* [What you are asked to do]: Without including any pictures, please copy every entry below exactly.

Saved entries

□ □ □

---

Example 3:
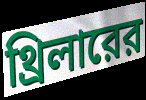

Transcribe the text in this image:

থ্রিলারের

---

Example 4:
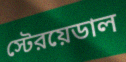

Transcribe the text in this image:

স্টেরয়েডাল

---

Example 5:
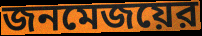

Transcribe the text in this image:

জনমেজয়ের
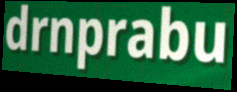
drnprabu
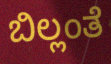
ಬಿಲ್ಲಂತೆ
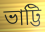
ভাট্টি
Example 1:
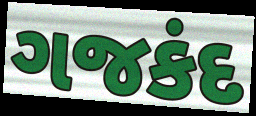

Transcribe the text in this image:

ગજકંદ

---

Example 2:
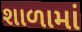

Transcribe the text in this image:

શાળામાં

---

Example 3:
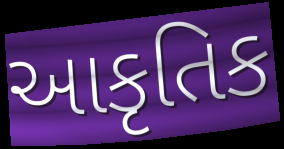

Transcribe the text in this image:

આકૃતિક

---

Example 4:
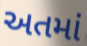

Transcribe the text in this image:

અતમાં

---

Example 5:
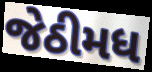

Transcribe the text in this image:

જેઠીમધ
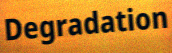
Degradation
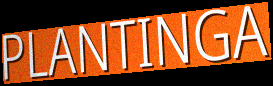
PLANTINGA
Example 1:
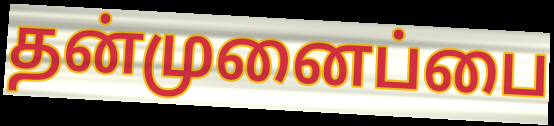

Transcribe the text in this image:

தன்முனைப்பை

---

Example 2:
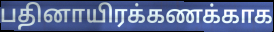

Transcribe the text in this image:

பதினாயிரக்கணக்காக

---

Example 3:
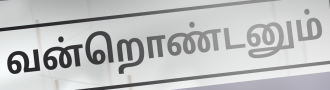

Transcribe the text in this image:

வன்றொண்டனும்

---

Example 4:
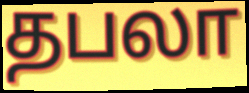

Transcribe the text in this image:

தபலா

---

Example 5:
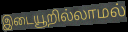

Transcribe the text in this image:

□ □ □

* [Response for this exercise]:
---

Example 3:

Transcribe the text in this image:

থ্রিলারের

---

Example 4:

Transcribe the text in this image:

স্টেরয়েডাল

---

Example 5:

Transcribe the text in this image:

জনমেজয়ের
drnprabu
ಬಿಲ್ಲಂತೆ
ভাট্টি
Example 1:

Transcribe the text in this image:

ગજકંદ

---

Example 2:

Transcribe the text in this image:

શાળામાં

---

Example 3:

Transcribe the text in this image:

આકૃતિક

---

Example 4:

Transcribe the text in this image:

અતમાં

---

Example 5:

Transcribe the text in this image:

જેઠીમધ
Degradation
PLANTINGA
Example 1:

Transcribe the text in this image:

தன்முனைப்பை

---

Example 2:

Transcribe the text in this image:

பதினாயிரக்கணக்காக

---

Example 3:

Transcribe the text in this image:

வன்றொண்டனும்

---

Example 4:

Transcribe the text in this image:

தபலா

---

Example 5:

Transcribe the text in this image:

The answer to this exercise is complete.